Katherine Falla, M.D., from the Cumming School of Medicine at the University of Calgary in Alberta, Canada, and colleagues conducted a systematic literature review to identify studies evaluating the association between anxiety and depressive symptoms and disorders and migraine in children and adolescents.
Based on 80 included studies, the researchers observed an association between migraine and anxiety symptoms (standardized mean difference, 1.13; 95 percent confidence interval, 0.64 to 1.63) and depressive symptoms (standardized mean difference, 0.67; 95 percent confidence interval, 0.46 to 0.87). Compared with children and adolescents without migraine, there were significantly higher odds of anxiety disorders (odds ratio, 1.93; 95 percent confidence interval, 1.49 to 2.50) and depressive disorders (odds ratio, 2.01; 95 percent confidence interval, 1.46 to 2.78) seen in those with migraine.
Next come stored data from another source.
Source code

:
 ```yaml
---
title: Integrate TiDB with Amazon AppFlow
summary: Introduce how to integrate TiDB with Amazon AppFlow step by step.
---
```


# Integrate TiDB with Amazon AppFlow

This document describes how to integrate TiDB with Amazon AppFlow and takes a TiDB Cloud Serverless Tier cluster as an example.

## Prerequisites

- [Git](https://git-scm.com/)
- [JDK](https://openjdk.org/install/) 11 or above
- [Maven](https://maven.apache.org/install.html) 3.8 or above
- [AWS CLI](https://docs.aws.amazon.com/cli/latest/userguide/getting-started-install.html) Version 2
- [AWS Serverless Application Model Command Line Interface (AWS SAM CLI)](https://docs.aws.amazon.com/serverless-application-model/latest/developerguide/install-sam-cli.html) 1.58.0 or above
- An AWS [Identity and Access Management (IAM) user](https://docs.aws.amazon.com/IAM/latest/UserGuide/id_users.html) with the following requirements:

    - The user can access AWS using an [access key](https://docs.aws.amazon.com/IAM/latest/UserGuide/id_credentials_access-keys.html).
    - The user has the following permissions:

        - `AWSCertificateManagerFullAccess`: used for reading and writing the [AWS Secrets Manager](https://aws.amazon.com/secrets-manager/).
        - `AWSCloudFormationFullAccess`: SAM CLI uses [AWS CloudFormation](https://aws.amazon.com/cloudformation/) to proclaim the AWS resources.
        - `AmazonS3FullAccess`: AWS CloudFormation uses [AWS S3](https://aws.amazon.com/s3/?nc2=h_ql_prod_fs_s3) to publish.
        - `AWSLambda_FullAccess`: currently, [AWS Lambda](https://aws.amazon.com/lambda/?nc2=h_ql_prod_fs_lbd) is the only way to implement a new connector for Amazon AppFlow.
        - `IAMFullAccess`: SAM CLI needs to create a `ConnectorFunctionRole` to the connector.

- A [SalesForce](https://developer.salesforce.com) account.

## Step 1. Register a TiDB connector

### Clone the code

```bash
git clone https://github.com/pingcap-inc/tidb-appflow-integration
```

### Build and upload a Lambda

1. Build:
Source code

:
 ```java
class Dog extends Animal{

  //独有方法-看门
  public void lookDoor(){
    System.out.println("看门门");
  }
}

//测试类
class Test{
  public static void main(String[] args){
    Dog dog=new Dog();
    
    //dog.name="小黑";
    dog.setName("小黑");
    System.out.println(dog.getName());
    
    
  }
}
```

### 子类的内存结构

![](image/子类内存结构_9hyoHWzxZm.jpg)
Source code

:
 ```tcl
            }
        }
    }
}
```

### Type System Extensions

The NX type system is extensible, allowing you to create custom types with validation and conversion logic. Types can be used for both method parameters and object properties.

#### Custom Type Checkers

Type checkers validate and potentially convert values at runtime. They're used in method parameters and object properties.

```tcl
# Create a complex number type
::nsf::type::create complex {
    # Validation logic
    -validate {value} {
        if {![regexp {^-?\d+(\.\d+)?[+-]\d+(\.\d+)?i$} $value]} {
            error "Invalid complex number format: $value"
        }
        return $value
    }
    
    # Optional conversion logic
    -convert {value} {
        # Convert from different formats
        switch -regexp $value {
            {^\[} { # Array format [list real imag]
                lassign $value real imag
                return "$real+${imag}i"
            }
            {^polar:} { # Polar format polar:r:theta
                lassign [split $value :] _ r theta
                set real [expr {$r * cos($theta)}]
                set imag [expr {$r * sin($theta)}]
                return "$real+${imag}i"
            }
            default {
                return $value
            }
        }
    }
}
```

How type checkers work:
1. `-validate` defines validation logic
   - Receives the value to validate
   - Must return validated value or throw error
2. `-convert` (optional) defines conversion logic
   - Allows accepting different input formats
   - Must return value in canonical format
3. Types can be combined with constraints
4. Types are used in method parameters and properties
No differences were observed between clinical and community-based populations, and there was no evidence of publication bias.
“These results have critical implications for clinical practice, underscoring the need to screen all children and adolescents with migraine for anxiety and depression,” the authors write. “Future work should address these questions and aim to determine whether trauma- and stressor-related symptoms and disorders are associated with migraine in children and adolescents.”